We can see from the diffgraph that we are spending a lot more time balancing the tree, reading and writing. This is because the unordered nature of UUID4 means they are ordered randomly which is forcing SQLite to constantly re-balance the Btree. 从差异图中可以看出,我们花费了更多时间在树的平衡、读取和写入上。这是因为 UUID4 的无序性意味着它们是随机排序的,这迫使 SQLite 不断地重新平衡 B 树。


UUID7 WITHOUT ROWID

UUID7(无 Rowid)

We can theoretically fix this with UUID7 which is time ordered eliminating the ordering problem of UUID4. Let’s see if this improves things. 理论上,我们可以使用按时间排序的 UUID7 来解决这个问题,从而消除 UUID4 的排序问题。让我们看看这是否能改善情况。

(Code omitted for brevity)

Results: Back to a more reasonable number. Still slower than our baseline. UUID blob primary keys are 16 bytes vs int primary keys which are 8 bytes. 结果: 回到了一个更合理的数值。但仍然比我们的基准测试慢。UUID 二进制主键为 16 字节,而整数主键为 8 字节。


UUID4 WITH ROWID

UUID4(带 Rowid)

Now lets try UUID4 WITH ROWID. This means the hidden rowid will be the clustered index. The upside of this is rowid is sequential. The downside is that the table now has two indexes so there will be write amplification. 现在让我们尝试带 rowid 的 UUID4。这意味着隐藏的 rowid 将成为聚簇索引。这样做的好处是 rowid 是顺序的。缺点是表现在有两个索引,因此会产生写放大。
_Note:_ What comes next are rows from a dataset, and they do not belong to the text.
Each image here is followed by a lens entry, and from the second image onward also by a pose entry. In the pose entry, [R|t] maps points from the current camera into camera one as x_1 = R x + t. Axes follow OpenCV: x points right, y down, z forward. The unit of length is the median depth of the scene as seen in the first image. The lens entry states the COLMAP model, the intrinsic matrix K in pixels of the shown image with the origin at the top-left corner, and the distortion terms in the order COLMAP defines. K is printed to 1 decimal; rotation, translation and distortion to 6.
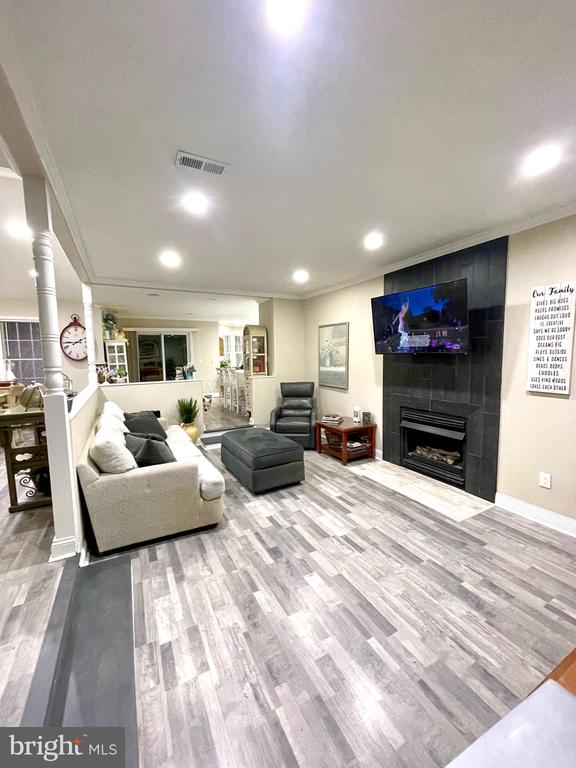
lens RADIAL K [[308.8, 0, 287.1], [0, 308.8, 382.2], [0, 0, 1]] dist [-0.003429, 0.001394]
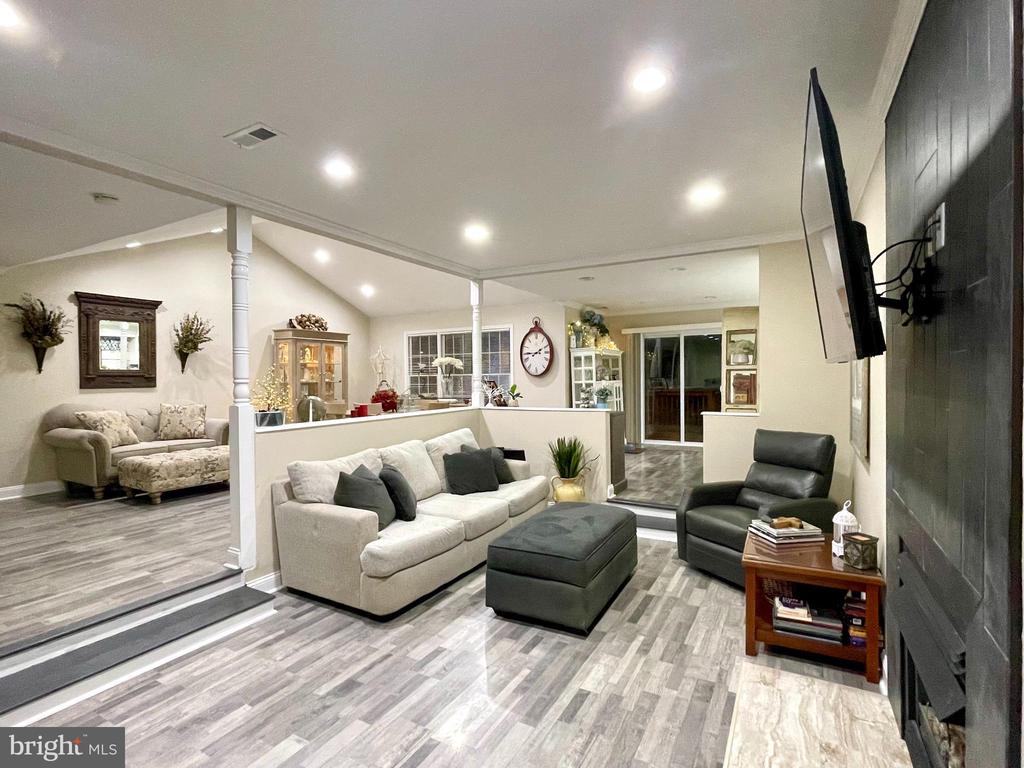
lens RADIAL K [[514.4, 0, 510.8], [0, 514.4, 383.6], [0, 0, 1]] dist [-0.006938, 0.002678]
pose [[0.543183, 0.021394, -0.839342, 0.687334], [-0.074978, 0.996917, -0.023112, -0.034901], [0.836260, 0.075486, 0.543113, 0.475710]]
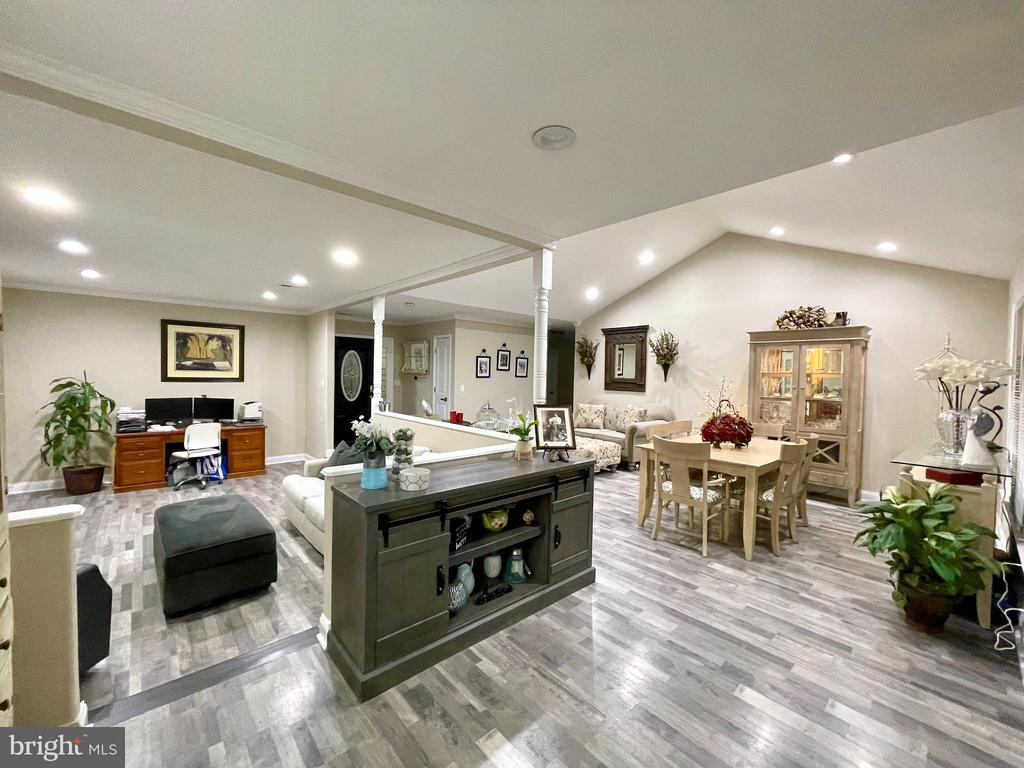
lens RADIAL K [[411.8, 0, 509.6], [0, 411.8, 383.2], [0, 0, 1]] dist [-0.003429, 0.001394]
pose [[-0.969846, 0.002139, -0.243708, -0.545920], [-0.026641, 0.993039, 0.114737, -0.225461], [0.242257, 0.117770, -0.963038, 2.206163]]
(Code omitted for brevity)

Results: This doesn’t perform as well as UUID7 WITHOUT ROWID partly because you still building an index with random insertions (even though it’s not the clustered index). 结果: 这种方式的性能不如 UUID7 WITHOUT ROWID,部分原因是即使它不是聚簇索引,你仍然在构建一个包含随机插入的索引。


Conclusion

结论

Hopefully, this post helps illustrate some of the pitfalls with UUID primary keys in SQLite and how to navigate them. 希望这篇文章有助于说明在 SQLite 中使用 UUID 主键的一些陷阱以及如何应对它们。